Habitualmente, nuestros colegas, investigadores brillantes y abnegados ellos, que ven la divulgación y la transmisión del conocimiento científico a la sociedad como una labor absolutamente ingrata, desagradable, innecesaria e inútil, suelen mofarse de los que hemos optado por esta vía y desdeñar nuestras opiniones, normalmente con un gesto de condescendencia, apartando la mirada y soltando alguna que otra gracieta más o menos ingeniosa, según su más o menos inspirado sentido del humor. Y ahí, normalmente, termina la conversación sobre divulgación, para reanudarse sobre la importancia de la investigación “pura y dura”, que es la auténticamente buena, importante y a la que se deben en cuerpo y alma.

El caso es que la mejor forma de que, tanto los científicos (les guste más o menos, o incluso nada en absoluto) como los estudiantes, elaboren sus conclusiones consiste en algo tan sencillo como saber escribirlas. No me refiero a que sepan “transcribir” lo que han leído en el libro de texto, sino más bien a que cuenten, relaten con sus propias palabras aquello que realmente han experimentado, conocido y aprendido, lo que a partir de ese momento pasará a formar parte de su bagaje intelectual, de su conocimiento, de su sabiduría. A escribir se aprende escribiendo y a medida que se escribe más cuenta se da uno que aún le falta mucho por aprender a escribir. Nadie está enseñando a nuestros jóvenes, nuestros hijos, a escribir bien, de forma correcta, lo que quizá constituya la habilidad más básica de una persona educada y culta. Todo lo contrario, no hay más que echar un vistazo a los medios de masas que nos bombardean continuamente hoy en día para darse cuenta de que tanto políticos como periodistas y hasta profesores estamos haciendo todo lo contrario a lo lógicamente recomendable, es decir, les estamos enseñando a hablar mucho y pensar poco, sin decir absolutamente nada, a creerse a pies juntillas cuanto les decimos, a defender sus argumentos, casi siempre vacíos de contenido a voces y a buscar la vida fácil, sin esfuerzo personal, centrada exclusivamente en la consecución de fama y dinero.

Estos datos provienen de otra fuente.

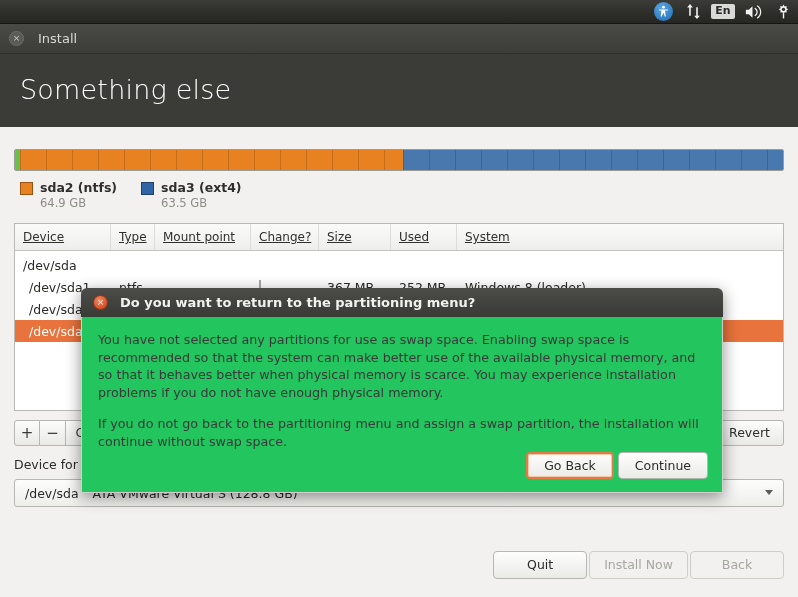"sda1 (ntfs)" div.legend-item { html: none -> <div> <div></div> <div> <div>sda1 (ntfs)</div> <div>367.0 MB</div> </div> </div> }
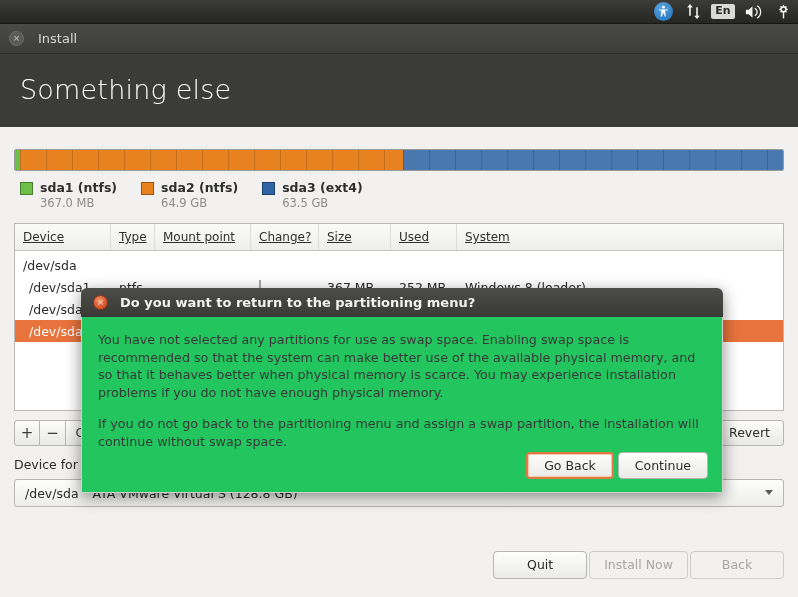"Device" #table-head div { font-size: 12px -> 10px; text-decoration: underline -> none }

4.- Es precisamente el fomento de estas perniciosas formas de vivir el que nos lleva al último de los cuatro puntos claves que les señalaba más arriba. En efecto, la física forense posee una característica muy peculiar que la hace diferente a otras disciplinas científicas, a saber: las conclusiones válidas a las que pretende llegar tienen repercusiones mucho más importantes que van más allá de la mera calificación de un examen y no hay que olvidar que de esas conclusiones puede depender la libertad o incluso la vida de una persona. Es la aceptación de este riesgo lo que muestra el compromiso real y personal con lo que se hace. Considero mi responsabilidad como docente inculcar a todos y cada uno de mis estudiantes esta actitud responsable. Al fin y al cabo, siempre he mantenido que los profesores no estamos únicamente en clase para impartir el temario de nuestra asignatura. Y, desgraciadamente, esto no lo entienden ni todos los estudiantes ni todos los padres.